=== Information shown ===
━━━━━━━━

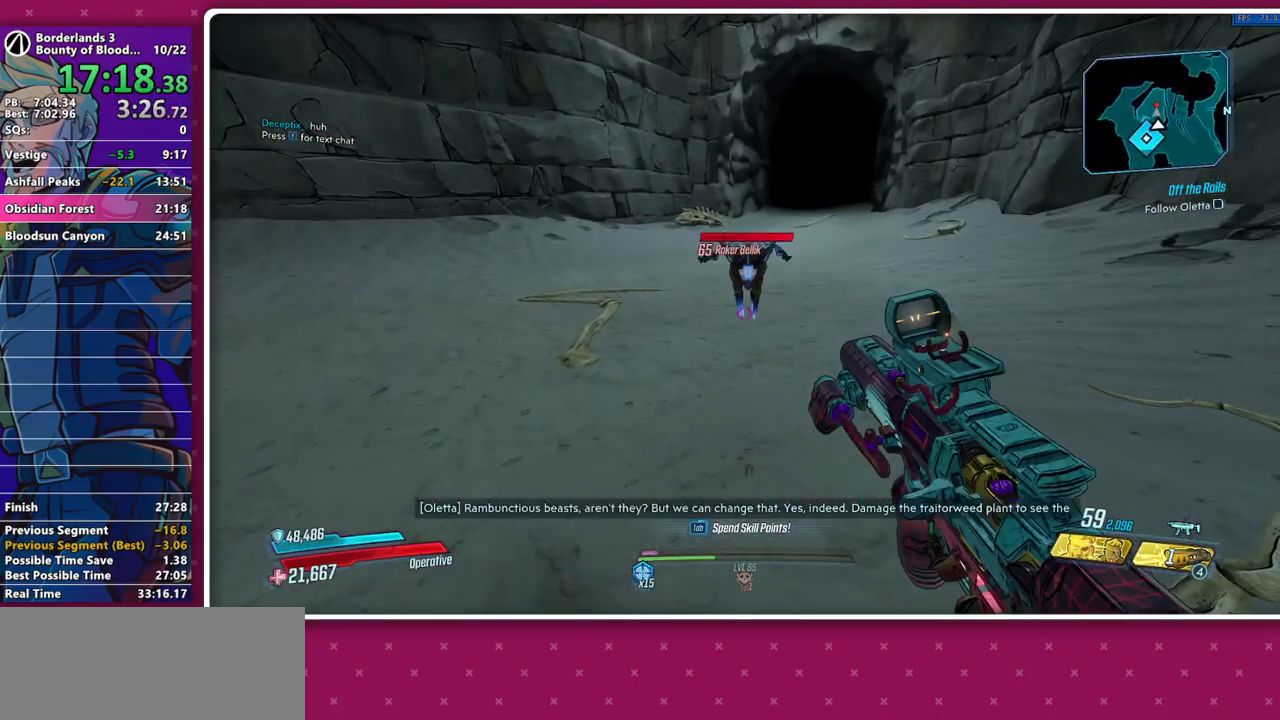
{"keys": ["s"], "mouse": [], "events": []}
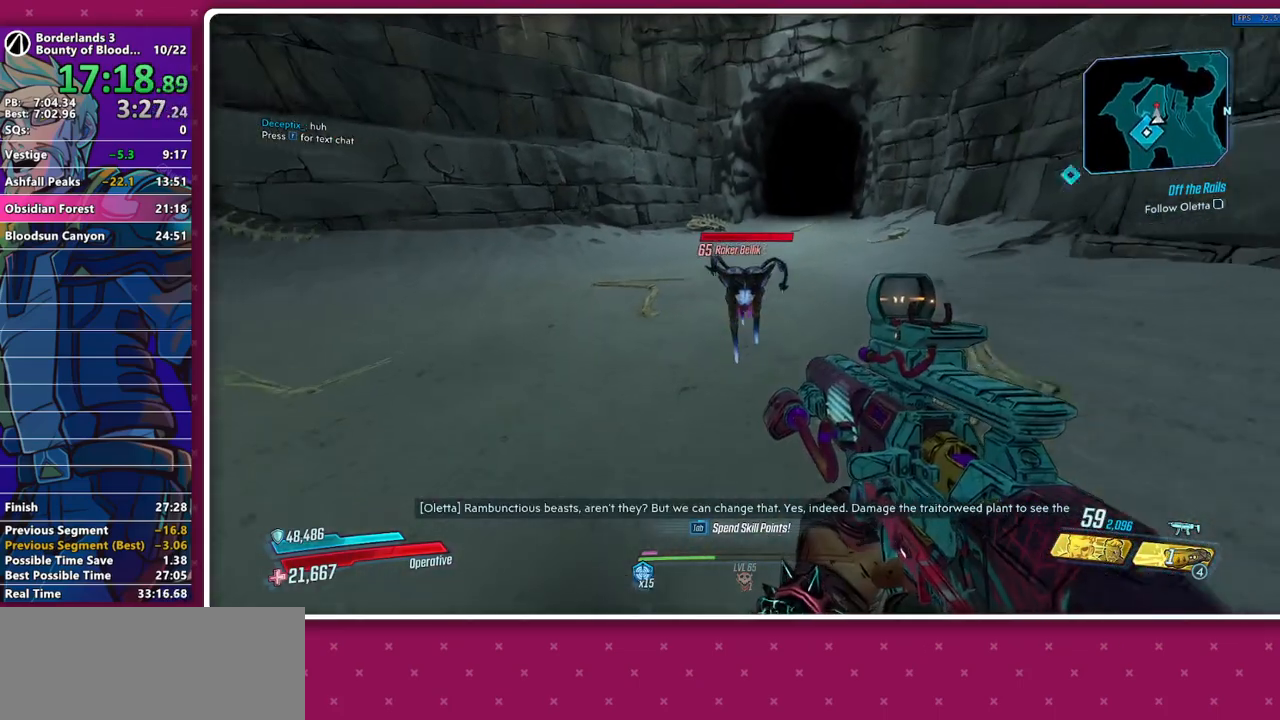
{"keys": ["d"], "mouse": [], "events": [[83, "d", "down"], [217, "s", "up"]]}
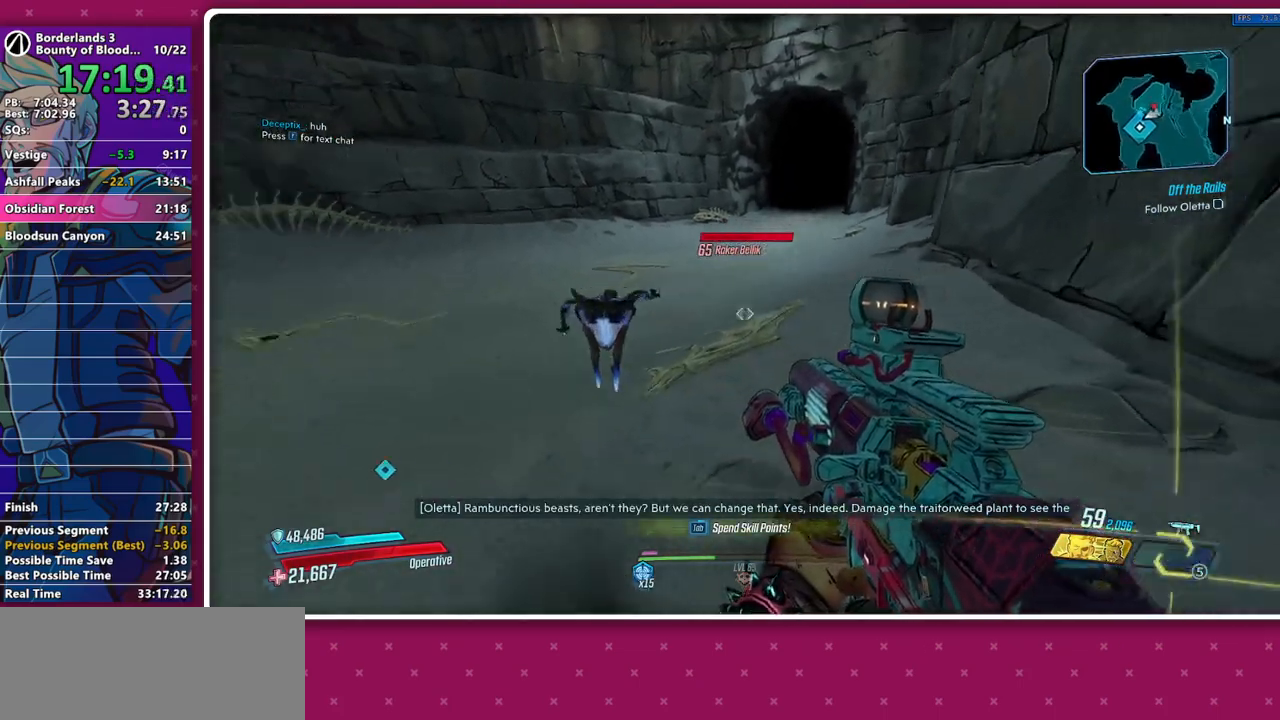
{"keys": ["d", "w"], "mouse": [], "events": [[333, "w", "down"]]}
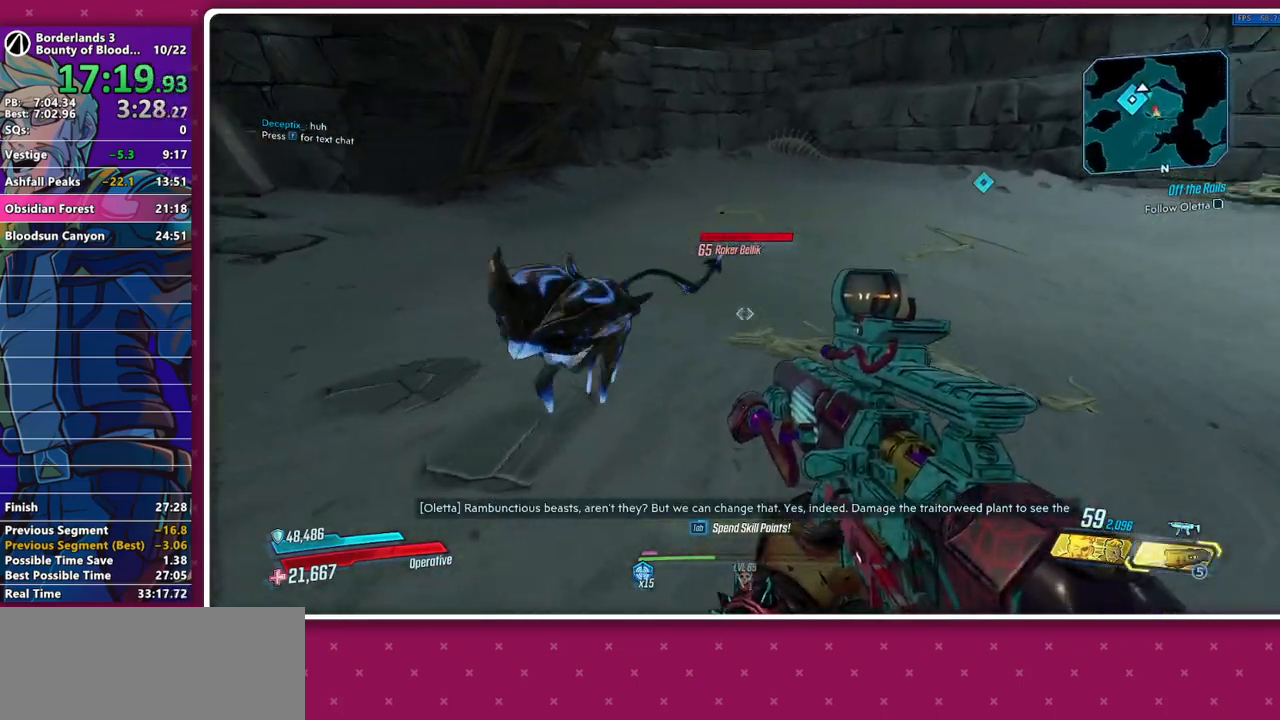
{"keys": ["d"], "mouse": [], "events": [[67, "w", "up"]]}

━━━━━━━━

=== Exercise directions ===
Recopy the whole listing above precisely, excluding images.

=== Output for this task ===
{"keys": ["s"], "mouse": [], "events": []}
{"keys": ["d"], "mouse": [], "events": [[83, "d", "down"], [217, "s", "up"]]}
{"keys": ["d", "w"], "mouse": [], "events": [[333, "w", "down"]]}
{"keys": ["d"], "mouse": [], "events": [[67, "w", "up"]]}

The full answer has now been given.